Was this mistake so gross that it renders the award reviewable.
[12] The first respondent seems to have been preoccupied with the ownership of the orange juice. To him the enquiry was whether ownership had passed from the applicant to the supplier. Had he applied his mind to Van Tonder’s evidence he would have realised that ownership was not relevant where expired stock was concerned. This is so because as long as the expired stock remains in applicant’s possession ownership does not pass. Ownership only passes once the supplier has uplifted the expired stock and issues a credit note. Clearly this preoccupation with the ownership of the juice and misconstruction of Van Tonder’s evidence in that regard influenced the award as a whole. Tip AJ in Standard Bank of South Africa v CCMA & others unreported case no. J 642/97 at para 24 page 11 said:
“ Where a Commissioner sitting as arbitrator has misconstrued oral or documentary evidence, or has ignored or misapplied relevant legal principle, to an extent that is in appropriate or unreasonable, then such Commissioner has failed in the task assigned under the Act. It cannot be so that the legislature contemplated that an aggrieved party in such circumstances would find itself without relief. The relief lies in a review application to this Court.”
[13] Furthermore in University of the North v Mthombeni NO & another unreported case no. J 630/97 the following was said at paragraph 28 p.11:
“ It is open to this court in terms of section 145 to review the awards of the Commission even where a bona fide mistake of fact or law is committed only where it can be shown that as a result there of an injustice has been perpetrated. Where no injustice has been occasioned by such a mistake the award is immune to legal challenge in terms of section 145. An injustice is perpetrated where it is shown that a party was deprived of a fair hearing or that a commissioner did not apply his mind to the matter before him either by ignoring direct evidence before him, or relying on evidence not placed before him.”

Short problem: Reproduce the excerpt on reviewing the arbitration award word for word, from its first line to its last. The listing that comes next is separate material, unrelated to the excerpt on reviewing the arbitration award.

Dataset listing:
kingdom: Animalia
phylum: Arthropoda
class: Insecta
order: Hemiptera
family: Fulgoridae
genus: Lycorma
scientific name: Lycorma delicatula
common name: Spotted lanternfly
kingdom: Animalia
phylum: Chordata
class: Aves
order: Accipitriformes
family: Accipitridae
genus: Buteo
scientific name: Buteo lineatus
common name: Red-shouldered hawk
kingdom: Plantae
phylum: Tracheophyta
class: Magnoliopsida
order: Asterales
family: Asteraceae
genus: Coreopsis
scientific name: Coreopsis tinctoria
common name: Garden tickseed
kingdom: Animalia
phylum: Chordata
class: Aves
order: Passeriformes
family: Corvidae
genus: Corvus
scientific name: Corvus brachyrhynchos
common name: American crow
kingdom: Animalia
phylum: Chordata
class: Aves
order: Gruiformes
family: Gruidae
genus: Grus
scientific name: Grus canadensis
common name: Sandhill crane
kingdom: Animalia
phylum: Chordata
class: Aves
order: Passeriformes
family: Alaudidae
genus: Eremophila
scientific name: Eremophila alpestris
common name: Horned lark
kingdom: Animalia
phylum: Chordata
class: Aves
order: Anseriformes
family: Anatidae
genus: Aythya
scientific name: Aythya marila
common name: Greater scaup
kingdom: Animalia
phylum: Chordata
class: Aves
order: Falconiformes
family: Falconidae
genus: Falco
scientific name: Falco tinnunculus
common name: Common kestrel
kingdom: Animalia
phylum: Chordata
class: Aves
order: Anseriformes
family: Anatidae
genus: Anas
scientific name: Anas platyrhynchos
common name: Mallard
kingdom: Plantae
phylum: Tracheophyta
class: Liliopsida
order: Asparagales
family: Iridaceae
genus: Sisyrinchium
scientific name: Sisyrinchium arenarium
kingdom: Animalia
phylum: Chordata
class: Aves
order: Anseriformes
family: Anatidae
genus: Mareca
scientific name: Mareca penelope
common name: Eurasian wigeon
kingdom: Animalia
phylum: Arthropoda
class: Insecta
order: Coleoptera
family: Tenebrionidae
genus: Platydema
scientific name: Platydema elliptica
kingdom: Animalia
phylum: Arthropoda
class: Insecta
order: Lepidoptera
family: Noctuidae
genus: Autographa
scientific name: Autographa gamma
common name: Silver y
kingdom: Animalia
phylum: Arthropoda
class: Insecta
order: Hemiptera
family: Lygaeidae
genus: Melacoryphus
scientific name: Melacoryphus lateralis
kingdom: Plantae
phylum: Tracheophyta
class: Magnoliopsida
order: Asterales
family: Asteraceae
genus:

Exercise response:
Was this mistake so gross that it renders the award reviewable.
[12] The first respondent seems to have been preoccupied with the ownership of the orange juice. To him the enquiry was whether ownership had passed from the applicant to the supplier. Had he applied his mind to Van Tonder’s evidence he would have realised that ownership was not relevant where expired stock was concerned. This is so because as long as the expired stock remains in applicant’s possession ownership does not pass. Ownership only passes once the supplier has uplifted the expired stock and issues a credit note. Clearly this preoccupation with the ownership of the juice and misconstruction of Van Tonder’s evidence in that regard influenced the award as a whole. Tip AJ in Standard Bank of South Africa v CCMA & others unreported case no. J 642/97 at para 24 page 11 said:
“ Where a Commissioner sitting as arbitrator has misconstrued oral or documentary evidence, or has ignored or misapplied relevant legal principle, to an extent that is in appropriate or unreasonable, then such Commissioner has failed in the task assigned under the Act. It cannot be so that the legislature contemplated that an aggrieved party in such circumstances would find itself without relief. The relief lies in a review application to this Court.”
[13] Furthermore in University of the North v Mthombeni NO & another unreported case no. J 630/97 the following was said at paragraph 28 p.11:
“ It is open to this court in terms of section 145 to review the awards of the Commission even where a bona fide mistake of fact or law is committed only where it can be shown that as a result there of an injustice has been perpetrated. Where no injustice has been occasioned by such a mistake the award is immune to legal challenge in terms of section 145. An injustice is perpetrated where it is shown that a party was deprived of a fair hearing or that a commissioner did not apply his mind to the matter before him either by ignoring direct evidence before him, or relying on evidence not placed before him.”